I was alarmed at the example of the lawyers being given an extra $75 for each case completed above target. They said that “some of the guys worked nights and weekends to get the extra money and some didn’t” – for the people who are working all of these extra hours you are risking burn-out and mistakes, and for those that aren’t it is inherently unfair. What if one lawyer had a small child so couldn’t do the extra hours? It creates stress and competition and, in the long term, could lead to a reduction in productivity. With a target like this, how do you know that you are getting quality case management and not just keeping the numbers up?
That said, the examples of feedback are spot on for me. Empiorical research has shown that creating an environment where employees recieve feedback on how they’re getting on, helping them to feel that they are making a contribution, really works. This is particularly true when the feedback is unexpected.

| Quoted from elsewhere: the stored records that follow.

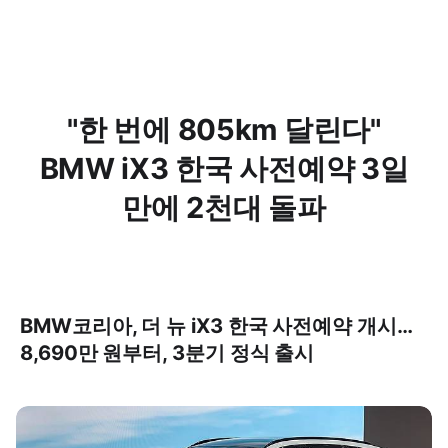
"한 번에 805km 달린다"
BMW iX3 한국 사전예약 3일
만에 2천대 돌파
BMW코리아, 더 뉴 iX3 한국 사전예약 개시…
8,690만 원부터, 3분기 정식 출시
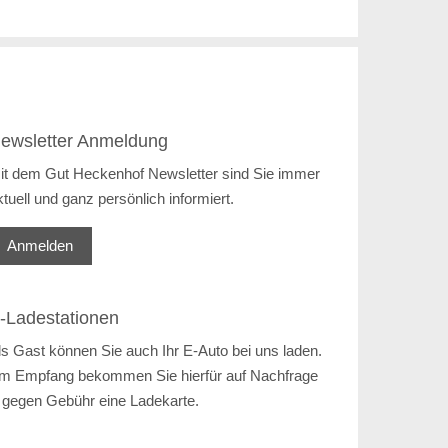
ewsletter Anmeldung
it dem Gut Heckenhof Newsletter sind Sie immer
ktuell und ganz persönlich informiert.
Anmelden
-Ladestationen
ls Gast können Sie auch Ihr E-Auto bei uns laden.
m Empfang bekommen Sie hierfür auf Nachfrage
 gegen Gebühr eine Ladekarte.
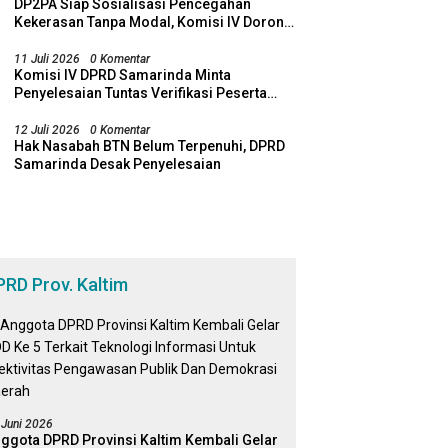
DP2PA Siap Sosialisasi Pencegahan
Kekerasan Tanpa Modal, Komisi IV Dorong
Sinergi Lewat RT Pro Bebaya
11 Juli 2026
0 Komentar
Komisi IV DPRD Samarinda Minta
Penyelesaian Tuntas Verifikasi Peserta
SPMB
12 Juli 2026
0 Komentar
Hak Nasabah BTN Belum Terpenuhi, DPRD
Samarinda Desak Penyelesaian
PRD Prov. Kaltim
 Juni 2026
ggota DPRD Provinsi Kaltim Kembali Gelar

The example in the article of Joan Klein, who received some silk flowers as a thank you from a manager for running some training for her, is a great example of how reward can work. Giving someone an unexpected reward – when it’s a thank you, box of chocolates or envelope of cash – will give them a boost in motivation without tying their motivation to the reward. As Klein says, she would run the training again but she wouldn’t be doing it for the reward (because she doesn’t expect one), she would do it because she wants to!
My advice is this – if your staff aren’t meeting their targets don’t throw money at them to fix the problem, find out what the problem is. Are the targets too tough? Do they care about what they’re doing? If you want to recognise people going the extra mile give them a one-off, unexpected reward – it can be cash, a present, time off, training. Just make it meaningful.